[Chart analysis data]
-.-.-
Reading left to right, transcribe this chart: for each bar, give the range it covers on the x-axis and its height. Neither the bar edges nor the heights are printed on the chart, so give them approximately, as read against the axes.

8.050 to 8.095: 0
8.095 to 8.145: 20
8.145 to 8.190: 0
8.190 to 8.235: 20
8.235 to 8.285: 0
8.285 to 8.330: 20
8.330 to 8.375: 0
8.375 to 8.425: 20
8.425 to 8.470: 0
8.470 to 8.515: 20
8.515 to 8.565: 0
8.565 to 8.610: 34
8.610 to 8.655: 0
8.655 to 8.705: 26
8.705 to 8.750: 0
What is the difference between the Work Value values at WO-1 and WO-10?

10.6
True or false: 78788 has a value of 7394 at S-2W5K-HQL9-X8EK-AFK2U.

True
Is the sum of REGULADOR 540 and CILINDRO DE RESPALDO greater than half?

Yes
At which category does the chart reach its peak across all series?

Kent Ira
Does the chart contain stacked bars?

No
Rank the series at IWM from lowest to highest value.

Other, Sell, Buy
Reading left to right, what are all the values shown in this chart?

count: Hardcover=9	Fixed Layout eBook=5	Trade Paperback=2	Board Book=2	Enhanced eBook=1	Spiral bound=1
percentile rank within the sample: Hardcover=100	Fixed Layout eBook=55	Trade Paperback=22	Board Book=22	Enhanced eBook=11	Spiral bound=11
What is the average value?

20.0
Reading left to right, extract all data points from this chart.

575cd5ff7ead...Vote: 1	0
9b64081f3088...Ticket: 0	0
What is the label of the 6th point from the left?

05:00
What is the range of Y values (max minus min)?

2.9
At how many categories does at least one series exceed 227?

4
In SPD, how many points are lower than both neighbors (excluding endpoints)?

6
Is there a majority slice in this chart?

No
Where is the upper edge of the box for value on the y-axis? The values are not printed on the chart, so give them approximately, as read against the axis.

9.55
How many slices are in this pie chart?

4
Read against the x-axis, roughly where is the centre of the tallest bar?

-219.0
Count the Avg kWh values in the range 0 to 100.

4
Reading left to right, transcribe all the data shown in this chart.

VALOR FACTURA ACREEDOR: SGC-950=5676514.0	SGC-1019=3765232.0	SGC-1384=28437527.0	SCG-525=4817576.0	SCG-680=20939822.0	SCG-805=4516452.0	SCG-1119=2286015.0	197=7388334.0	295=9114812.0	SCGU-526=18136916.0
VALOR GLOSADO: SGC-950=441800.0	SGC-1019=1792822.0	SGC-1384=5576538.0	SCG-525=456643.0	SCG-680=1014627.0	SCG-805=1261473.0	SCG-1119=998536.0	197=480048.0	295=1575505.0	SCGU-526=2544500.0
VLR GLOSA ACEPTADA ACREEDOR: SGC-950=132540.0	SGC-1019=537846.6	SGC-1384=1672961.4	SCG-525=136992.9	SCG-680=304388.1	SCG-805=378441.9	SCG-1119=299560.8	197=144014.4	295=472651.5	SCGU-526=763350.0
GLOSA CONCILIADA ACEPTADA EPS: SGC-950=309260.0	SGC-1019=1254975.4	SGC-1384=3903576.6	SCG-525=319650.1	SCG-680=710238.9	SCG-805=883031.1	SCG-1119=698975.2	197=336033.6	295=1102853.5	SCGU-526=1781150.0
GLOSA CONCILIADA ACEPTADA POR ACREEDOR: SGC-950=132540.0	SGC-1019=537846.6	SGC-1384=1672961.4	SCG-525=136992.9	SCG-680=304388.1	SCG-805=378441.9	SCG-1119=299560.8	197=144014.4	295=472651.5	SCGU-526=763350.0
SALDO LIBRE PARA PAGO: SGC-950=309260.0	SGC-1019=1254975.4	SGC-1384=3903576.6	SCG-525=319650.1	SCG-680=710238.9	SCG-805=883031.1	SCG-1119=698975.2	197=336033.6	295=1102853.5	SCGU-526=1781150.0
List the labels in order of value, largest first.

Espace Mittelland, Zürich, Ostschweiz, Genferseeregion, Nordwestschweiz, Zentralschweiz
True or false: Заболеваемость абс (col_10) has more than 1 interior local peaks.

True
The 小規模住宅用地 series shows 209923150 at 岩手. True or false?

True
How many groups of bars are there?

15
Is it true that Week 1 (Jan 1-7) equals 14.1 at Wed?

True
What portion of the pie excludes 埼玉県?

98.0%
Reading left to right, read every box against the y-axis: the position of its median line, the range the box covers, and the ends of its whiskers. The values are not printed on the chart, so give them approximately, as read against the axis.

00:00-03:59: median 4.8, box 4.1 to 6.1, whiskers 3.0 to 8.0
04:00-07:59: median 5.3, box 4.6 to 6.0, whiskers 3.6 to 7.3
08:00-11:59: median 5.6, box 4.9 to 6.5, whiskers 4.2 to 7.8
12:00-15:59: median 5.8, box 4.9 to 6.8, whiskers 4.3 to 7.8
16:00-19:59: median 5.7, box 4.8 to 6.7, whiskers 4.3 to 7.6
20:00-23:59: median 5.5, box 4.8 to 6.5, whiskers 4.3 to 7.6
-.-.-
What you should do >>
How many lines of the listing above contain the string "give"? Match case exactly and reply with the number alone.

Task output >>
3